Avraham’s act honors and augments Sarah’s legacy. As we saw in Parshat Vayeira, Sarah had a tenacious dedication to protecting her life’s work with Avraham: the cultivation and preservation of the seeds of mankind’s relationship to the divine.

The Akeidah demonstrated that Avraham and Sarah’s legacy would always exist within the context of the fear of G-d. But it demonstrated it to Hashem.

The burial of Sarah demonstrates the importance of that legacy – but it does not demonstrate it to G-d, it demonstrates it to the rest of the world.

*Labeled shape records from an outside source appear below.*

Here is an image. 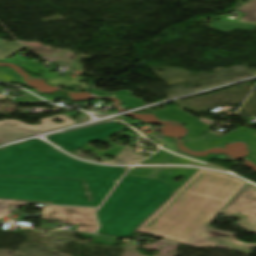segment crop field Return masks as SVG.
<instances>
[{
  "instance_id": "crop-field-1",
  "label": "crop field",
  "mask_w": 256,
  "mask_h": 256,
  "mask_svg": "<svg viewBox=\"0 0 256 256\" xmlns=\"http://www.w3.org/2000/svg\"><path fill=\"white\" fill-rule=\"evenodd\" d=\"M246 182L222 173L200 169L151 218L135 231L191 245L197 228L205 229ZM207 240L250 255L247 244L233 234L205 229Z\"/></svg>"
},
{
  "instance_id": "crop-field-2",
  "label": "crop field",
  "mask_w": 256,
  "mask_h": 256,
  "mask_svg": "<svg viewBox=\"0 0 256 256\" xmlns=\"http://www.w3.org/2000/svg\"><path fill=\"white\" fill-rule=\"evenodd\" d=\"M0 151V175L85 179L93 206H100L129 167H107L74 160L51 146L29 141ZM94 165V171L86 167Z\"/></svg>"
},
{
  "instance_id": "crop-field-3",
  "label": "crop field",
  "mask_w": 256,
  "mask_h": 256,
  "mask_svg": "<svg viewBox=\"0 0 256 256\" xmlns=\"http://www.w3.org/2000/svg\"><path fill=\"white\" fill-rule=\"evenodd\" d=\"M170 195L157 181L125 176L97 213L98 233L128 237Z\"/></svg>"
},
{
  "instance_id": "crop-field-4",
  "label": "crop field",
  "mask_w": 256,
  "mask_h": 256,
  "mask_svg": "<svg viewBox=\"0 0 256 256\" xmlns=\"http://www.w3.org/2000/svg\"><path fill=\"white\" fill-rule=\"evenodd\" d=\"M0 198L51 201V204L92 206L84 180L1 177Z\"/></svg>"
},
{
  "instance_id": "crop-field-5",
  "label": "crop field",
  "mask_w": 256,
  "mask_h": 256,
  "mask_svg": "<svg viewBox=\"0 0 256 256\" xmlns=\"http://www.w3.org/2000/svg\"><path fill=\"white\" fill-rule=\"evenodd\" d=\"M124 127L126 126L116 122H110L65 134L58 133L49 136L48 139L51 140L60 148L72 153L75 156L77 155L75 154L74 150L81 147L83 149L93 151L98 155L115 156V159L110 160L108 163L135 164L141 159L145 158L131 153L130 146L137 145L135 142H130L131 144L129 146H120L114 145L107 138V136L121 130ZM96 140L107 142L112 145V148L106 151H98L91 145H89L91 141Z\"/></svg>"
},
{
  "instance_id": "crop-field-6",
  "label": "crop field",
  "mask_w": 256,
  "mask_h": 256,
  "mask_svg": "<svg viewBox=\"0 0 256 256\" xmlns=\"http://www.w3.org/2000/svg\"><path fill=\"white\" fill-rule=\"evenodd\" d=\"M223 213L226 218H240L238 224L256 235V187L248 184Z\"/></svg>"
},
{
  "instance_id": "crop-field-7",
  "label": "crop field",
  "mask_w": 256,
  "mask_h": 256,
  "mask_svg": "<svg viewBox=\"0 0 256 256\" xmlns=\"http://www.w3.org/2000/svg\"><path fill=\"white\" fill-rule=\"evenodd\" d=\"M42 219L54 220L58 223L77 224V231L95 232L97 224L94 218L96 209L68 208L49 206L42 209Z\"/></svg>"
},
{
  "instance_id": "crop-field-8",
  "label": "crop field",
  "mask_w": 256,
  "mask_h": 256,
  "mask_svg": "<svg viewBox=\"0 0 256 256\" xmlns=\"http://www.w3.org/2000/svg\"><path fill=\"white\" fill-rule=\"evenodd\" d=\"M60 118L68 125L75 123L73 120L69 119L66 115H60L55 117H49L40 119L41 124L37 128H33L21 121L15 120H4L0 122V143L8 142L11 140L19 139L28 135L43 132L53 128H57L64 125H59L53 123L50 119Z\"/></svg>"
},
{
  "instance_id": "crop-field-9",
  "label": "crop field",
  "mask_w": 256,
  "mask_h": 256,
  "mask_svg": "<svg viewBox=\"0 0 256 256\" xmlns=\"http://www.w3.org/2000/svg\"><path fill=\"white\" fill-rule=\"evenodd\" d=\"M244 140L251 146V157L256 162V131L249 128L240 127L239 129L229 133L224 138L212 139V140H198L187 143V146L193 150H207L209 148L221 146L223 142Z\"/></svg>"
},
{
  "instance_id": "crop-field-10",
  "label": "crop field",
  "mask_w": 256,
  "mask_h": 256,
  "mask_svg": "<svg viewBox=\"0 0 256 256\" xmlns=\"http://www.w3.org/2000/svg\"><path fill=\"white\" fill-rule=\"evenodd\" d=\"M152 113L160 116L161 120L173 119L187 125L190 128L192 133L188 137H186V139H190V140L199 139L202 137V134L205 131L209 130L210 128L204 123L196 120L197 118L195 119L191 117L190 115L186 114L176 106L172 108L152 112Z\"/></svg>"
},
{
  "instance_id": "crop-field-11",
  "label": "crop field",
  "mask_w": 256,
  "mask_h": 256,
  "mask_svg": "<svg viewBox=\"0 0 256 256\" xmlns=\"http://www.w3.org/2000/svg\"><path fill=\"white\" fill-rule=\"evenodd\" d=\"M198 170L197 168H163L152 179L161 182L173 194ZM178 176L184 178L180 182L174 181L173 179Z\"/></svg>"
},
{
  "instance_id": "crop-field-12",
  "label": "crop field",
  "mask_w": 256,
  "mask_h": 256,
  "mask_svg": "<svg viewBox=\"0 0 256 256\" xmlns=\"http://www.w3.org/2000/svg\"><path fill=\"white\" fill-rule=\"evenodd\" d=\"M211 27L215 28L217 30L223 31V32H227V31H232L235 29L253 30L256 27V25L213 20Z\"/></svg>"
},
{
  "instance_id": "crop-field-13",
  "label": "crop field",
  "mask_w": 256,
  "mask_h": 256,
  "mask_svg": "<svg viewBox=\"0 0 256 256\" xmlns=\"http://www.w3.org/2000/svg\"><path fill=\"white\" fill-rule=\"evenodd\" d=\"M97 93L113 94V95H116V96L120 97L121 101L124 102L126 108L144 104V101L133 97L132 96L133 93L128 92V91H121V92H116V93H109V92H105V91H97Z\"/></svg>"
},
{
  "instance_id": "crop-field-14",
  "label": "crop field",
  "mask_w": 256,
  "mask_h": 256,
  "mask_svg": "<svg viewBox=\"0 0 256 256\" xmlns=\"http://www.w3.org/2000/svg\"><path fill=\"white\" fill-rule=\"evenodd\" d=\"M236 10L246 13L247 16L242 21L256 22V0H252Z\"/></svg>"
},
{
  "instance_id": "crop-field-15",
  "label": "crop field",
  "mask_w": 256,
  "mask_h": 256,
  "mask_svg": "<svg viewBox=\"0 0 256 256\" xmlns=\"http://www.w3.org/2000/svg\"><path fill=\"white\" fill-rule=\"evenodd\" d=\"M160 168H141L133 167L129 172L128 176L145 179L150 178Z\"/></svg>"
},
{
  "instance_id": "crop-field-16",
  "label": "crop field",
  "mask_w": 256,
  "mask_h": 256,
  "mask_svg": "<svg viewBox=\"0 0 256 256\" xmlns=\"http://www.w3.org/2000/svg\"><path fill=\"white\" fill-rule=\"evenodd\" d=\"M27 203L28 202H24V201L0 199V219H2L4 216H8L11 205L17 207L19 205H23Z\"/></svg>"
},
{
  "instance_id": "crop-field-17",
  "label": "crop field",
  "mask_w": 256,
  "mask_h": 256,
  "mask_svg": "<svg viewBox=\"0 0 256 256\" xmlns=\"http://www.w3.org/2000/svg\"><path fill=\"white\" fill-rule=\"evenodd\" d=\"M15 72L4 67H0V81L7 83H20L19 77L15 76Z\"/></svg>"
},
{
  "instance_id": "crop-field-18",
  "label": "crop field",
  "mask_w": 256,
  "mask_h": 256,
  "mask_svg": "<svg viewBox=\"0 0 256 256\" xmlns=\"http://www.w3.org/2000/svg\"><path fill=\"white\" fill-rule=\"evenodd\" d=\"M195 236L198 237V240L193 243L191 246H218V247H227V246H219V245H213V244H210L209 241H206V238H207V234L205 233L204 230L202 229H198L197 232L194 234ZM228 248V247H227Z\"/></svg>"
},
{
  "instance_id": "crop-field-19",
  "label": "crop field",
  "mask_w": 256,
  "mask_h": 256,
  "mask_svg": "<svg viewBox=\"0 0 256 256\" xmlns=\"http://www.w3.org/2000/svg\"><path fill=\"white\" fill-rule=\"evenodd\" d=\"M172 156H174V155H171V154H169V153L164 152V151L161 150L160 153L157 152V153H155L153 156H151V157H152V160H151V161L145 160V161H143V162L140 163V164H147V163H164V160H165V159H168V158H170V157H172Z\"/></svg>"
},
{
  "instance_id": "crop-field-20",
  "label": "crop field",
  "mask_w": 256,
  "mask_h": 256,
  "mask_svg": "<svg viewBox=\"0 0 256 256\" xmlns=\"http://www.w3.org/2000/svg\"><path fill=\"white\" fill-rule=\"evenodd\" d=\"M166 163H174V164H188V165H198V166H203V164L185 159V158H181V157H177V158H173L168 160Z\"/></svg>"
},
{
  "instance_id": "crop-field-21",
  "label": "crop field",
  "mask_w": 256,
  "mask_h": 256,
  "mask_svg": "<svg viewBox=\"0 0 256 256\" xmlns=\"http://www.w3.org/2000/svg\"><path fill=\"white\" fill-rule=\"evenodd\" d=\"M164 147H166V148H168V149H170V150H172V151H175V152H177V153H180V151H178V150L175 148L174 143H173V142H170V141H168V140L165 141Z\"/></svg>"
},
{
  "instance_id": "crop-field-22",
  "label": "crop field",
  "mask_w": 256,
  "mask_h": 256,
  "mask_svg": "<svg viewBox=\"0 0 256 256\" xmlns=\"http://www.w3.org/2000/svg\"><path fill=\"white\" fill-rule=\"evenodd\" d=\"M181 155H184V154H181ZM185 156H188V155H185ZM188 157H191V156H188ZM191 158H194V157H191ZM194 159L202 160V161H208L211 158H194Z\"/></svg>"
},
{
  "instance_id": "crop-field-23",
  "label": "crop field",
  "mask_w": 256,
  "mask_h": 256,
  "mask_svg": "<svg viewBox=\"0 0 256 256\" xmlns=\"http://www.w3.org/2000/svg\"><path fill=\"white\" fill-rule=\"evenodd\" d=\"M123 120L126 121V122H128L129 124H134V123H136V122H131L129 119H127V118H125V117H123Z\"/></svg>"
},
{
  "instance_id": "crop-field-24",
  "label": "crop field",
  "mask_w": 256,
  "mask_h": 256,
  "mask_svg": "<svg viewBox=\"0 0 256 256\" xmlns=\"http://www.w3.org/2000/svg\"><path fill=\"white\" fill-rule=\"evenodd\" d=\"M249 246V250H251V248L253 247V244L252 245H248Z\"/></svg>"
}]
</instances>
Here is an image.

This is one of the most powerful ways in which Avraham brings G-d’s name to other people.

He can only do it after his own relationship with the Almighty has been perfected through the Akeidah.

The Torah reading continues with Avraham tells Eliezer not to allow Yitzchak to leave the land or to marry a local woman. Eliezer must fetch a bride from Avraham’s birthplace and bring her back.

And if she does not come, then Yitzchak’s line will be terminated.

Avraham does as much as he humanly can to continue Yitzchak’s line – but always within the context of the G-dly relationship.

As with the Akeidah, Avraham puts all of his future into the hands of G-d. This time no request is made. Avraham has internalized his trust and his fear of the Almighty. In its own way, this uncommanded act is as great as the Akeidah itself.

Eliezer’s mission lasts for 67 verses. The Akeidah itself has only 19. What we witness in this story is our own reality; the hidden action of the divine and our role in realizing His place in our lives.